The cytokine interleukin 17A (IL-17A), while playing a role in inflammation, may also serve a protective purpose in systemic lupus erythematosus (SLE) patients, new research shows.

The study, “IL-17A levels in systemic lupus erythematosus associated with inflammatory markers and lower rates of malignancy and heart damage: Evidence for a dual role”, appeared in the European Journal of Rheumatology.

Immune cells produce IL-17A, which is involved in several chronic inflammatory diseases. The cytokine protects against tumor growth by modulating the immune response. However, excessive IL-17A can lead to tumor proliferation by overcoming cytokine interferon gamma (IFN-γ) tumor surveillance properties and causing local blood vessels to grow.

IL-17 inhibition benefits those with ankylosing spondylitis, a form of spinal arthritis. In mice, overexpression of IL-17A has been linked to nephritis, or inflammation of the kidney, which is caused by SLE. Importantly, increased levels of IL-17A have been reported in the sera of SLE patients. Therefore, inhibiting IL-17 could be a therapeutic pathway in SLE.

Johannes Nossent, MD, PhD, of the University of Western Australia’s School of Medicine and Pharmacology, led the research team, which evaluated the clinical associations of interleukin IL-17A in SLE patients of Northern European descent and mostly in a state of low disease activity.

The cross-sectional study involved 102 SLE patients (86 percent of them females) recruited from a regional registry. The researchers determined IL-17A levels, SLE disease activity and cumulative damage, and analyzed links between IL-17A and disease activity. They also determined autoantibody profiles and studied the interplay of immune cells across disease states and damage development in SLE patients.

Researchers found that SLE patients had higher immunoglobulin G levels and lower counts of T-cells and B-cells (immune cell types).
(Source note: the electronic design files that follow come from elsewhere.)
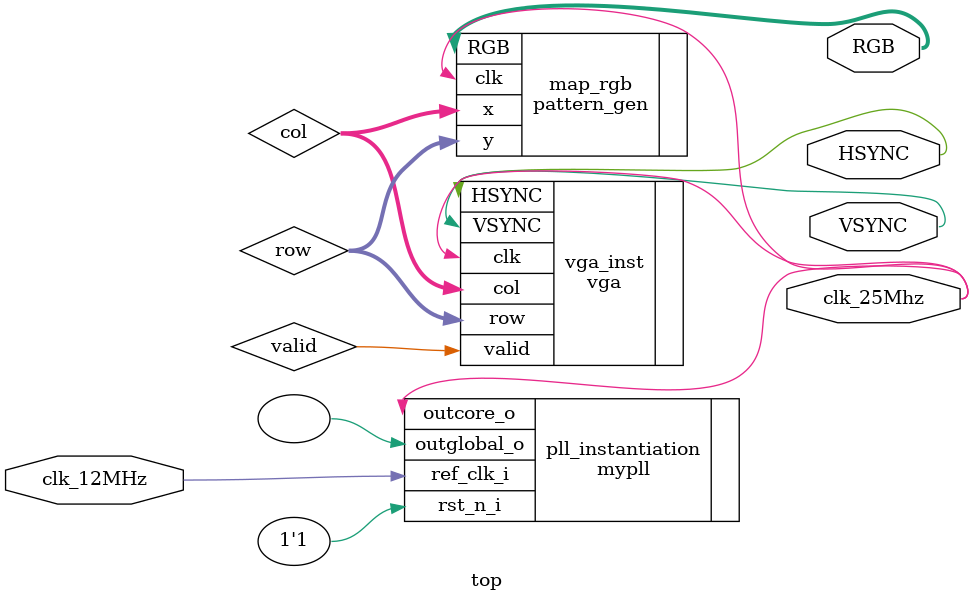
<source format=v>
module top (
    input wire          clk_12MHz,
    output wire [5:0]   RGB, 
    output wire         HSYNC,
    output wire         VSYNC, 
    output wire         clk_25Mhz
);  
    // wire global_clk;
	
	wire [9:0] row; 
	wire [9:0] col; 
	wire valid; 

    // Instantiate the PLL
	mypll pll_instantiation(
	    .ref_clk_i(clk_12MHz),
        .rst_n_i(1'b1),
        .outcore_o(clk_25Mhz),
        .outglobal_o()
	);
    
    // Instantiate the VGA module
     vga vga_inst (
         .clk(clk_25Mhz),
         .HSYNC(HSYNC),
         .VSYNC(VSYNC),
         .valid(valid),
         .row(row),
         .col(col)
     );
	
	pattern_gen map_rgb(
		 .clk(clk_25Mhz),
		 .y(row),
		 .x(col),
		 .RGB(RGB) 
	); 
    
endmodule
</source>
However, IL-17A levels did not differ from the healthy controls and did not fluctuate significantly over several years of observation.
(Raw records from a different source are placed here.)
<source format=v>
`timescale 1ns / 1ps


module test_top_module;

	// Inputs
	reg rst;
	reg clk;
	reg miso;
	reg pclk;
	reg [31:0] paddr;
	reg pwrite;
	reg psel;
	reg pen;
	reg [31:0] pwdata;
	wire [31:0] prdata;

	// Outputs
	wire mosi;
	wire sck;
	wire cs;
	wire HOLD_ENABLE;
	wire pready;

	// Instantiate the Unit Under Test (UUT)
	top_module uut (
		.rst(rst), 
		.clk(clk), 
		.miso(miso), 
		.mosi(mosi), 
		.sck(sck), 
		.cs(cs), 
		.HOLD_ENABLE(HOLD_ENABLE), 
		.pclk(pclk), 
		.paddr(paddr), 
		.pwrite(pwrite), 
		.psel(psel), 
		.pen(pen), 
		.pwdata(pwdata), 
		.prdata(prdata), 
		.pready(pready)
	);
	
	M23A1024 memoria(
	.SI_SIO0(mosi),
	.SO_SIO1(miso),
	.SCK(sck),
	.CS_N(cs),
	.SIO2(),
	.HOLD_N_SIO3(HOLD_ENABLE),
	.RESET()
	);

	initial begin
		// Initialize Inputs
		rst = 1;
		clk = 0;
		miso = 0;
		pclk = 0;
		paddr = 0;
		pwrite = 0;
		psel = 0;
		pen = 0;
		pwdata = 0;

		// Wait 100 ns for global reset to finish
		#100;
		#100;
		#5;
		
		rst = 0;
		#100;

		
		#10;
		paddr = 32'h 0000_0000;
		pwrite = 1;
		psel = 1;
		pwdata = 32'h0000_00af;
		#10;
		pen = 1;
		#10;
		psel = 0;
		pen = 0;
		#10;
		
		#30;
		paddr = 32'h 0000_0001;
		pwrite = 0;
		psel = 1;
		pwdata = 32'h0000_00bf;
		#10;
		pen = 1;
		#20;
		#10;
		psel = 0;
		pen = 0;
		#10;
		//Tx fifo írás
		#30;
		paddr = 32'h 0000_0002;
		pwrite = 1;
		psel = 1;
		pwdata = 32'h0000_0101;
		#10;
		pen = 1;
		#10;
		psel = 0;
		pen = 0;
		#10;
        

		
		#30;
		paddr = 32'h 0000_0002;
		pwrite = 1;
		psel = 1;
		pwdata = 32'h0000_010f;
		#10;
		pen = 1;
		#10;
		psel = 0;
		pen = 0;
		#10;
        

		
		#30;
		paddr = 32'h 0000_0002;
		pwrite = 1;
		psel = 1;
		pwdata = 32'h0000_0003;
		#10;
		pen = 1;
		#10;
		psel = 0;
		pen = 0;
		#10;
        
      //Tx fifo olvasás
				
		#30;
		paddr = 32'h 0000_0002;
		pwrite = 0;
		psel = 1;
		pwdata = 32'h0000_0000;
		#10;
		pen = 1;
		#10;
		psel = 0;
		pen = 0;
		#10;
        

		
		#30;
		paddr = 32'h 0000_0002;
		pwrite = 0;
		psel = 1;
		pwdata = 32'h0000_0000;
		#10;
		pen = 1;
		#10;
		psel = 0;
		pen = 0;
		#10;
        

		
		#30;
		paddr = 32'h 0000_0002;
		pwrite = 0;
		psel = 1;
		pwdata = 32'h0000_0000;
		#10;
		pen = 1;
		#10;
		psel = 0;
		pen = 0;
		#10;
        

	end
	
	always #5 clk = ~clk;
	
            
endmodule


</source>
In SLE patients, IL-17A levels had no bearing on disease activity or cumulative damage, but were inversely related with age, systolic blood pressure and years of smoking. Researchers also found inverse correlations with heart damage and cancer history, which suggests a protective role for IL-17A.

Among other parameters, serum levels of IL-17A correlated with the pro-inflammatory cytokine IL-6 and immunoglobulins G and M (types of antibodies), but were inversely correlated with platelet count and pre-albumin levels, a marker of chronic renal failure.
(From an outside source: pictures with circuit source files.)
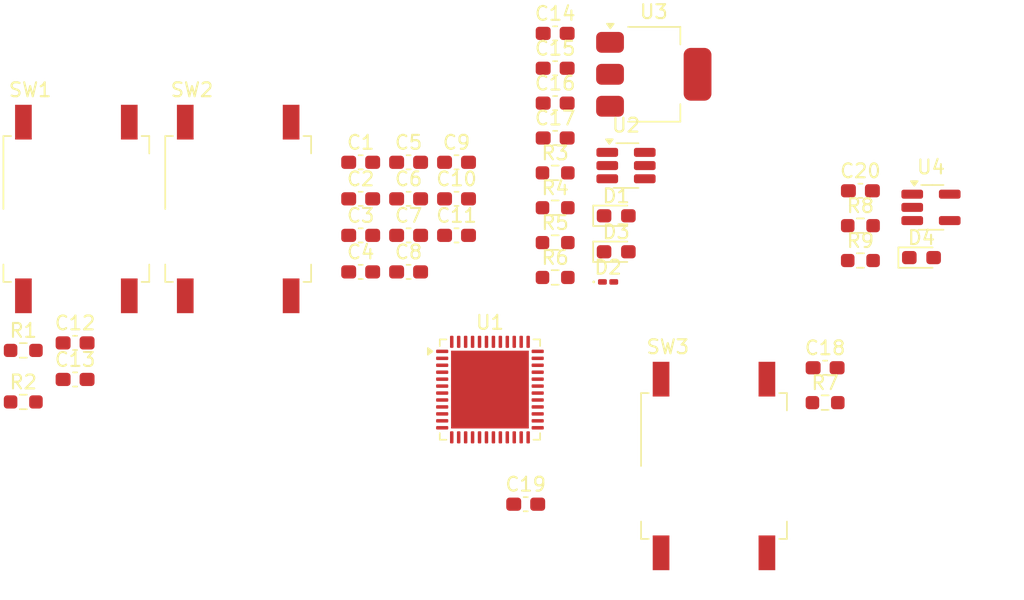
<source format=kicad_pcb>
(kicad_pcb
	(version 20241229)
	(generator "pcbnew")
	(generator_version "9.0")
	(general
		(thickness 1.6)
		(legacy_teardrops no)
	)
	(paper "A4")
	(layers
		(0 "F.Cu" signal)
		(2 "B.Cu" signal)
		(9 "F.Adhes" user "F.Adhesive")
		(11 "B.Adhes" user "B.Adhesive")
		(13 "F.Paste" user)
		(15 "B.Paste" user)
		(5 "F.SilkS" user "F.Silkscreen")
		(7 "B.SilkS" user "B.Silkscreen")
		(1 "F.Mask" user)
		(3 "B.Mask" user)
		(17 "Dwgs.User" user "User.Drawings")
		(19 "Cmts.User" user "User.Comments")
		(21 "Eco1.User" user "User.Eco1")
		(23 "Eco2.User" user "User.Eco2")
		(25 "Edge.Cuts" user)
		(27 "Margin" user)
		(31 "F.CrtYd" user "F.Courtyard")
		(29 "B.CrtYd" user "B.Courtyard")
		(35 "F.Fab" user)
		(33 "B.Fab" user)
		(39 "User.1" user)
		(41 "User.2" user)
		(43 "User.3" user)
		(45 "User.4" user)
	)
	(setup
		(pad_to_mask_clearance 0)
		(allow_soldermask_bridges_in_footprints no)
		(tenting front back)
		(pcbplotparams
			(layerselection 0x00000000_00000000_55555555_5755f5ff)
			(plot_on_all_layers_selection 0x00000000_00000000_00000000_00000000)
			(disableapertmacros no)
			(usegerberextensions no)
			(usegerberattributes yes)
			(usegerberadvancedattributes yes)
			(creategerberjobfile yes)
			(dashed_line_dash_ratio 12.000000)
			(dashed_line_gap_ratio 3.000000)
			(svgprecision 4)
			(plotframeref no)
			(mode 1)
			(useauxorigin no)
			(hpglpennumber 1)
			(hpglpenspeed 20)
			(hpglpendiameter 15.000000)
			(pdf_front_fp_property_popups yes)
			(pdf_back_fp_property_popups yes)
			(pdf_metadata yes)
			(pdf_single_document no)
			(dxfpolygonmode yes)
			(dxfimperialunits yes)
			(dxfusepcbnewfont yes)
			(psnegative no)
			(psa4output no)
			(plot_black_and_white yes)
			(sketchpadsonfab no)
			(plotpadnumbers no)
			(hidednponfab no)
			(sketchdnponfab yes)
			(crossoutdnponfab yes)
			(subtractmaskfromsilk no)
			(outputformat 1)
			(mirror no)
			(drillshape 1)
			(scaleselection 1)
			(outputdirectory "")
		)
	)
	(net 0 "")
	(net 1 "GND")
	(net 2 "OSC_OUT")
	(net 3 "OSC_IN")
	(net 4 "OSC32_OUT")
	(net 5 "OSC32_IN")
	(net 6 "NRST")
	(net 7 "BL")
	(net 8 "STICK_X")
	(net 9 "SWDIO")
	(net 10 "unconnected-(U1-PA15-Pad38)")
	(net 11 "DC")
	(net 12 "unconnected-(U1-PA10-Pad31)")
	(net 13 "unconnected-(U1-PB13-Pad26)")
	(net 14 "unconnected-(U1-PA6-Pad16)")
	(net 15 "unconnected-(U1-PB10-Pad21)")
	(net 16 "unconnected-(U1-PA1-Pad11)")
	(net 17 "SCL")
	(net 18 "SDA")
	(net 19 "unconnected-(U1-PA9-Pad30)")
	(net 20 "SWCLK")
	(net 21 "unconnected-(U1-PB12-Pad25)")
	(net 22 "unconnected-(U1-PB14-Pad27)")
	(net 23 "USER_LED")
	(net 24 "BOOT0")
	(net 25 "unconnected-(U1-PB7-Pad43)")
	(net 26 "unconnected-(U1-PB3-Pad39)")
	(net 27 "unconnected-(U1-PB8-Pad45)")
	(net 28 "STICK_Y")
	(net 29 "CS")
	(net 30 "CLK")
	(net 31 "RST")
	(net 32 "unconnected-(U1-PB9-Pad46)")
	(net 33 "unconnected-(U1-PB15-Pad28)")
	(net 34 "unconnected-(U1-PB6-Pad42)")
	(net 35 "USER_BUTTON")
	(net 36 "DIN")
	(net 37 "STICK_Z")
	(net 38 "VCAP1")
	(net 39 "+5V")
	(net 40 "Net-(D1-A)")
	(net 41 "Net-(D2-A)")
	(net 42 "Net-(D3-A)")
	(net 43 "Net-(J2-CC1)")
	(net 44 "Net-(J2-CC2)")
	(net 45 "D+")
	(net 46 "D-")
	(net 47 "Net-(J2-D--PadA7)")
	(net 48 "Net-(U2-GND)")
	(net 49 "Net-(J2-D+-PadA6)")
	(net 50 "VBAT")
	(net 51 "+BATT")
	(net 52 "Net-(D4-A)")
	(net 53 "Net-(D4-K)")
	(net 54 "Net-(U4-PROG)")
	(footprint "LED_SMD:LED_0603_1608Metric_Pad1.05x0.95mm_HandSolder" (layer "F.Cu") (at 144.1525 86.58))
	(footprint "LED_SMD:LED_0603_1608Metric_Pad1.05x0.95mm_HandSolder" (layer "F.Cu") (at 144.1525 83.99))
	(footprint "Resistor_SMD:R_0603_1608Metric_Pad0.98x0.95mm_HandSolder" (layer "F.Cu") (at 139.7575 83.41))
	(footprint "Capacitor_SMD:C_0603_1608Metric_Pad1.08x0.95mm_HandSolder" (layer "F.Cu") (at 125.7575 85.4))
	(footprint "Capacitor_SMD:C_0603_1608Metric_Pad1.08x0.95mm_HandSolder" (layer "F.Cu") (at 132.6575 85.4))
	(footprint "Capacitor_SMD:C_0603_1608Metric_Pad1.08x0.95mm_HandSolder" (layer "F.Cu") (at 132.6575 80.14))
	(footprint "Button_Switch_SMD:SW_MEC_5GSH9" (layer "F.Cu") (at 151.19 102))
	(footprint "Capacitor_SMD:C_0603_1608Metric_Pad1.08x0.95mm_HandSolder" (layer "F.Cu") (at 161.73 82.19))
	(footprint "Capacitor_SMD:C_0603_1608Metric_Pad1.08x0.95mm_HandSolder" (layer "F.Cu") (at 129.2075 80.14))
	(footprint "Capacitor_SMD:C_0603_1608Metric_Pad1.08x0.95mm_HandSolder" (layer "F.Cu") (at 159.19 94.93))
	(footprint "Resistor_SMD:R_0603_1608Metric_Pad0.98x0.95mm_HandSolder" (layer "F.Cu") (at 139.7575 88.43))
	(footprint "Resistor_SMD:R_0603_1608Metric_Pad0.98x0.95mm_HandSolder" (layer "F.Cu") (at 161.73 87.21))
	(footprint "Capacitor_SMD:C_0603_1608Metric_Pad1.08x0.95mm_HandSolder" (layer "F.Cu") (at 129.2075 82.77))
	(footprint "Capacitor_SMD:C_0603_1608Metric_Pad1.08x0.95mm_HandSolder" (layer "F.Cu") (at 125.7575 88.03))
	(footprint "Resistor_SMD:R_0603_1608Metric_Pad0.98x0.95mm_HandSolder" (layer "F.Cu") (at 159.19 97.44))
	(footprint "Capacitor_SMD:C_0603_1608Metric_Pad1.08x0.95mm_HandSolder" (layer "F.Cu") (at 132.6575 82.77))
	(footprint "Resistor_SMD:R_0603_1608Metric_Pad0.98x0.95mm_HandSolder" (layer "F.Cu") (at 139.7575 80.9))
	(footprint "Capacitor_SMD:C_0603_1608Metric_Pad1.08x0.95mm_HandSolder" (layer "F.Cu") (at 137.6375 104.75))
	(footprint "Capacitor_SMD:C_0603_1608Metric_Pad1.08x0.95mm_HandSolder" (layer "F.Cu") (at 139.7575 75.88))
	(footprint "Package_TO_SOT_SMD:SOT-23-6_Handsoldering" (layer "F.Cu") (at 144.8575 80.375))
	(footprint "LED_SMD:LED_0603_1608Metric_Pad1.05x0.95mm_HandSolder" (layer "F.Cu") (at 166.125 87))
	(footprint "Capacitor_SMD:C_0603_1608Metric_Pad1.08x0.95mm_HandSolder" (layer "F.Cu") (at 129.2075 85.4))
	(footprint "Resistor_SMD:R_0603_1608Metric_Pad0.98x0.95mm_HandSolder" (layer "F.Cu") (at 139.7575 85.92))
	(footprint "Resistor_SMD:R_0603_1608Metric_Pad0.98x0.95mm_HandSolder" (layer "F.Cu") (at 101.47 97.39))
	(footprint "Package_TO_SOT_SMD:SOT-223-3_TabPin2" (layer "F.Cu") (at 146.8575 73.805))
	(footprint "Resistor_SMD:R_0603_1608Metric_Pad0.98x0.95mm_HandSolder" (layer "F.Cu") (at 101.47 93.68))
	(footprint "Resistor_SMD:R_0603_1608Metric_Pad0.98x0.95mm_HandSolder" (layer "F.Cu") (at 161.73 84.7))
	(footprint "Capacitor_SMD:C_0603_1608Metric_Pad1.08x0.95mm_HandSolder" (layer "F.Cu") (at 129.2075 88.03))
	(footprint "Button_Switch_SMD:SW_MEC_5GSH9" (layer "F.Cu") (at 116.94 83.5))
	(footprint "Button_Switch_SMD:SW_MEC_5GSH9" (layer "F.Cu") (at 105.29 83.5))
	(footprint "Package_DFN_QFN:QFN-48-1EP_7x7mm_P0.5mm_EP5.6x5.6mm" (layer "F.Cu") (at 135.0625 96.5))
	(footprint "Capacitor_SMD:C_0603_1608Metric_Pad1.08x0.95mm_HandSolder" (layer "F.Cu") (at 125.7575 82.77))
	(footprint "Package_TO_SOT_SMD:SOT-23-5_HandSoldering" (layer "F.Cu") (at 166.81 83.385))
	(footprint "Capacitor_SMD:C_0603_1608Metric_Pad1.08x0.95mm_HandSolder" (layer "F.Cu") (at 105.2 95.77))
	(footprint "Capacitor_SMD:C_0603_1608Metric_Pad1.08x0.95mm_HandSolder" (layer "F.Cu") (at 105.2 93.14))
	(footprint "Capacitor_SMD:C_0603_1608Metric_Pad1.08x0.95mm_HandSolder" (layer "F.Cu") (at 139.7575 78.39))
	(footprint "Capacitor_SMD:C_0603_1608Metric_Pad1.08x0.95mm_HandSolder" (layer "F.Cu") (at 139.7575 70.86))
	(footprint "Capacitor_SMD:C_0603_1608Metric_Pad1.08x0.95mm_HandSolder" (layer "F.Cu") (at 125.7575 80.14))
	(footprint "Diode_SMD:D_0201_0603Metric_Pad0.64x0.40mm_HandSolder" (layer "F.Cu") (at 143.5675 88.75))
	(footprint "Capacitor_SMD:C_0603_1608Metric_Pad1.08x0.95mm_HandSolder" (layer "F.Cu") (at 139.7575 73.37))
	(embedded_fonts no)
)

</source>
These results support “the possible involvement of IL-17A in the inflammatory pathway in SLE, although the main source and driver of IL-17A levels remain unclear,” according to the study. However, it also shows that IL-17A “may also serve a protective purpose in SLE patients.” Overall, the “dual role of IL-17A suggests that inhibiting pro-inflammatory IL-17 effects in SLE patients could have wider and significant clinical implications.”

Future studies should analyze patients with diverse genetic backgrounds and states of disease activity, said researchers, who also urged information on the cellular source and causation of effects by IL-17A.